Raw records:
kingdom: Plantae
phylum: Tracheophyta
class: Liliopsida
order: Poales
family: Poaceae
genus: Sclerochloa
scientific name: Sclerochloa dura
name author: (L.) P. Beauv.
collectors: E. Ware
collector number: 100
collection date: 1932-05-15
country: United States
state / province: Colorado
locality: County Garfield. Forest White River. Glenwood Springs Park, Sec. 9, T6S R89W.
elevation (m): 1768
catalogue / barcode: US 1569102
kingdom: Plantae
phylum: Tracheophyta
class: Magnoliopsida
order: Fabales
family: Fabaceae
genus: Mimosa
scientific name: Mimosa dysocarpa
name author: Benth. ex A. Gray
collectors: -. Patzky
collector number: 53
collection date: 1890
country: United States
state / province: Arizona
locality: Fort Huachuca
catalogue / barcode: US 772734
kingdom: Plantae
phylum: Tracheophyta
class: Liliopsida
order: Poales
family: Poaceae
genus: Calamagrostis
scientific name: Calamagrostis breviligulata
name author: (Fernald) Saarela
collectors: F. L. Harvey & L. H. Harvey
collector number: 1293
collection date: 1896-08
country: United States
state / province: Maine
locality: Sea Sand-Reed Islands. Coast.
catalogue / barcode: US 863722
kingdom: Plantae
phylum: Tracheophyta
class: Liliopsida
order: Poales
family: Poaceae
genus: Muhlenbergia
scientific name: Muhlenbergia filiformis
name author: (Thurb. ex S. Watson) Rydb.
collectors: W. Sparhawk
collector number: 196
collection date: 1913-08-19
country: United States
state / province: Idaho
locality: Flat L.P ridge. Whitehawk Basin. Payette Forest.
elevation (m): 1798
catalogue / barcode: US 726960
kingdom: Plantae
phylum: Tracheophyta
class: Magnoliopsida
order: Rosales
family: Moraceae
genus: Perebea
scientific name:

§ **Task to carry out**
Copy out every line of the material above word for word, with no changes.

§ **Answer to this problem**
kingdom: Plantae
phylum: Tracheophyta
class: Liliopsida
order: Poales
family: Poaceae
genus: Sclerochloa
scientific name: Sclerochloa dura
name author: (L.) P. Beauv.
collectors: E. Ware
collector number: 100
collection date: 1932-05-15
country: United States
state / province: Colorado
locality: County Garfield. Forest White River. Glenwood Springs Park, Sec. 9, T6S R89W.
elevation (m): 1768
catalogue / barcode: US 1569102
kingdom: Plantae
phylum: Tracheophyta
class: Magnoliopsida
order: Fabales
family: Fabaceae
genus: Mimosa
scientific name: Mimosa dysocarpa
name author: Benth. ex A. Gray
collectors: -. Patzky
collector number: 53
collection date: 1890
country: United States
state / province: Arizona
locality: Fort Huachuca
catalogue / barcode: US 772734
kingdom: Plantae
phylum: Tracheophyta
class: Liliopsida
order: Poales
family: Poaceae
genus: Calamagrostis
scientific name: Calamagrostis breviligulata
name author: (Fernald) Saarela
collectors: F. L. Harvey & L. H. Harvey
collector number: 1293
collection date: 1896-08
country: United States
state / province: Maine
locality: Sea Sand-Reed Islands. Coast.
catalogue / barcode: US 863722
kingdom: Plantae
phylum: Tracheophyta
class: Liliopsida
order: Poales
family: Poaceae
genus: Muhlenbergia
scientific name: Muhlenbergia filiformis
name author: (Thurb. ex S. Watson) Rydb.
collectors: W. Sparhawk
collector number: 196
collection date: 1913-08-19
country: United States
state / province: Idaho
locality: Flat L.P ridge. Whitehawk Basin. Payette Forest.
elevation (m): 1798
catalogue / barcode: US 726960
kingdom: Plantae
phylum: Tracheophyta
class: Magnoliopsida
order: Rosales
family: Moraceae
genus: Perebea
scientific name:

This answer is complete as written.